Quando le stelle vengono a contatto, la luminosità non si somma ma si moltiplica, ed è quanto accaduto sotto il baldacchino della parata militare del 2 giugno allorché Andrea Bocelli ha salutato le autorità e con Giorgia Meloni c’è scappato un abbraccio, un bacetto e un bisbiglio di parole che non è dato di conoscere.
Con lieve ingenuità o innocua malizia, dopo aver cantato Fratelli d’Italia per l’80° della Repubblica, si potrebbe ritenere che il grande tenore sia ormai definitivamente entrato nel protocollo istituzionale e nel palinsesto dei grandi eventi. Bocelli si è infatti esibito alla Camera intonando il Nessun dorma per il 75° della Costituzione, ha poi cantato al G7 di Borgo Egnazia e a quello di Pompei, alle Olimpiadi invernali di Cortina, al galà della Biennale, all’inaugurazione dell’anno accademico dell’ateneo di Napoli, al sorteggio per i Mondiali, all’anniversario del terremoto a Gemona, a un’iniziativa sociale per il disagio giovanile al Circo Massimo, quest’ultima per via dell’accordo tra la fondazione Bocelli e il ministero dell’Istruzione in ambito educativo, oltre al festival di Sanremo, dove si è presentato in groppa al suo cavallo bianco di nome “Caudillo”.

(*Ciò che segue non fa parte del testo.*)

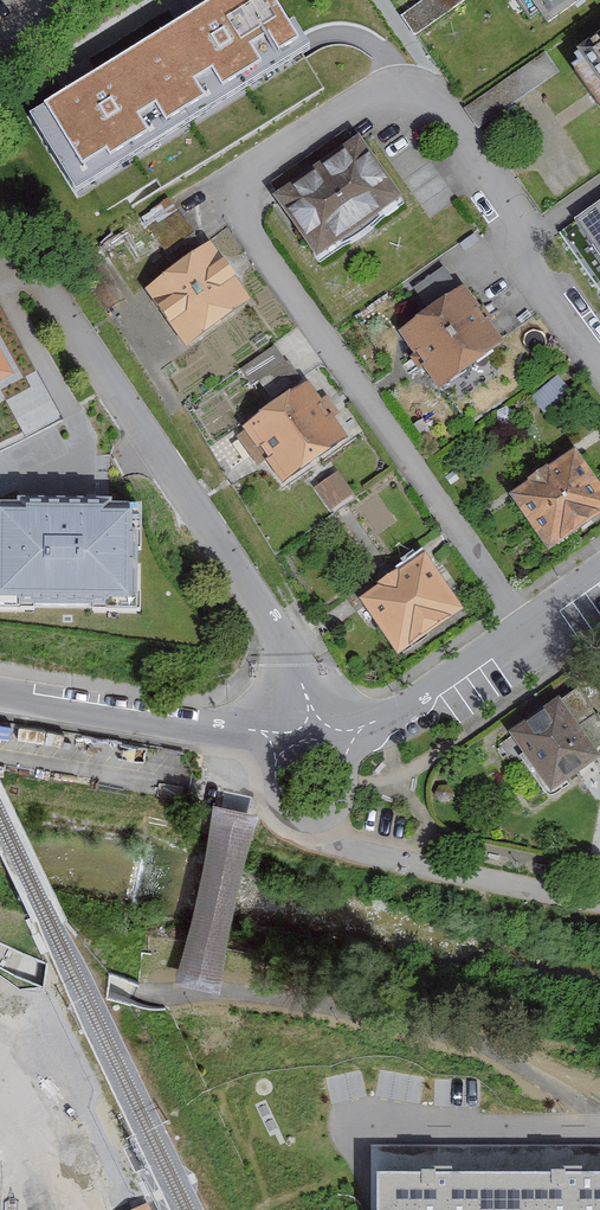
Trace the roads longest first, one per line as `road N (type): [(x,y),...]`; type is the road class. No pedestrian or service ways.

Ma perché? E qui le risposte venute in mente al tenutario di questa rubrichetta impicciona sono diverse, per quanto non riescano a spiegare tale regime di monopolio. E dunque Bocelli è ovunque perché è bravo e perché, come gli ha detto Trump, «hai una voce angelica, tanto dolce quanto quella di Pavarotti era potente».
Quindi perché è sempre ottimista e rappresenta lui stesso un messaggio di speranza. Infine perché guadagnerà pure un sacco di soldi, ma parecchi milioni li devolve in donazioni e progetti filantropici – e in questo senso il beneficio si è tradotto nella strana circostanza che l’ospedale di Massa ha fatto omaggio al Maestro di un modello in 3d del suo cuore, realizzato dai bio-ingegneri sulla base di una vera Tac.

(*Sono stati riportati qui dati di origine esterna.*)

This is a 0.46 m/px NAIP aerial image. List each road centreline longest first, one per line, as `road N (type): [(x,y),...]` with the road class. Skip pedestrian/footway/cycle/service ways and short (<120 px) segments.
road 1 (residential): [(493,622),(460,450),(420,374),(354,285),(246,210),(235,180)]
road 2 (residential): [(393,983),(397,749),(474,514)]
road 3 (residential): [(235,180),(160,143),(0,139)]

Non c’è italiano al mondo la cui fama varchi così frequentemente i confini nazionali, per cui Bocelli ha cantato all’Onu, al giubileo di Queen Elizabeth, all’incoronazione di Carlo, a Villa La Certosa per Putin, a Capitol Hill per l’insediamento di Biden e nello Studio Ovale a favore di Trump, al Borgo Beato sia per papa Francesco e a piazza San Pietro prima dello spettacolo dei droni allestito dal fratello di Elon Musk.
Possibile che non abbia rivali o sostituti né in patria né fuori? Possibile, evidentemente. Quando l’incantesimo pop del bel canto all’italiana si sposa con il potere, quest’ultimo perde il suo lato oscuro e risplende quel poco che dura una romanza – poi ricomincia il tran-tran.